Viola’s son, Paul Sills, however was actually a disciple of his mother’s work, watching and participating in her theater games starting from when he was a baby. Paul went on to not only co-found The Compass Players in 1955 but became the original director of Chicago’s famed Second City Theater in 1959. He brought his mother to teach theater games to the likes of Alan Alda, Ed Asner, Alan Arkin, as well as Nichols and May.

Theater games do not inspire ‘proper’ moral behavior (good/bad), but rather seek to free each person to feel his or her own true nature.

While Spolin was not religiously observant, Judaism played a rich part in her family’s life. Her daughter-in-law Carol Sills, Paul’s wife, says that Viola’s maternal grandfather studied Torah, and when Jewish uncles from the old country gathered, the men would play piano, make music, and fill the room with their booming voices.

“Martin Buber was the philosopher for Paul and I,” Carol Sills told me, “and Viola also read him. Viola was after the unknown, while Buber had more confidence in the known. She was a seeker, but not in terms of religion.
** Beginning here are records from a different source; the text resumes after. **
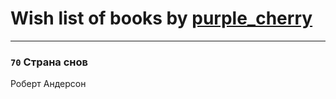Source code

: # Wish list of books by [purple_cherry](https://plus.google.com/106005619986229944459)
---

### `70` Страна снов
Роберт Андерсон


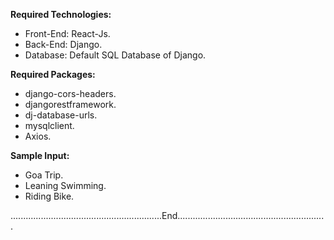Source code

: **Required Technologies:**
* Front-End: React-Js.
* Back-End: Django.
* Database: Default SQL Database of Django.

**Required Packages:**
* django-cors-headers.
* djangorestframework.
* dj-database-urls.
* mysqlclient.
* Axios.

**Sample Input:**
* Goa Trip.
* Leaning Swimming.
* Riding Bike.


............................................................End...........................................................
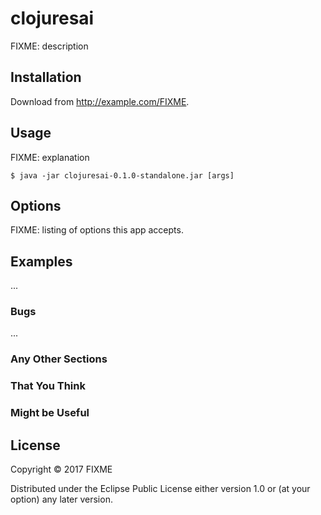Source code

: # clojuresai

FIXME: description

## Installation

Download from http://example.com/FIXME.

## Usage

FIXME: explanation

    $ java -jar clojuresai-0.1.0-standalone.jar [args]

## Options

FIXME: listing of options this app accepts.

## Examples

...

### Bugs

...

### Any Other Sections
### That You Think
### Might be Useful

## License

Copyright © 2017 FIXME

Distributed under the Eclipse Public License either version 1.0 or (at
your option) any later version.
She could, as Buber put it, remain ‘standing in the door of my ancestral faith.’”

In “Improv Nation: How We Made a Great American Art,” Sam Wasson notes that Spolin “smelled sweetly of chicken broth, herbs and cigarettes,” and that she grew up playing “games of charades, dressing up together, falling down laughing and singing impromptu, Yiddish-flavored operas.”

The values of improv itself can be seen as inherently Jewish: welcoming the stranger, trust, respect, fairness, equality and loving your neighbor. Sills recalls his mother’s sayings in the introduction to “Improvisation for the Theater” — “Theater games do not inspire ‘proper’ moral behavior (good/bad), but rather seek to free each person to feel his or her own true nature, out of which a felt, experienced, actual love of neighbor will appear.”

Today Jim Sherman, playwright and adjunct theater professor at DePaul University, teaches non-theater majors improv, just like Spolin did. “The things I’m focused on,” Sherman says, “are the things that Viola was focused on; combining the cognitive self and the intuitive self to be present. All of the things in her games that I use about listening and connecting are about making people’s lives better, helping them take that from the class and, hopefully, taking it to other people. I think that’s a big part of her legacy as much as The Second City is; everything we know about improvisation and performance started with her.”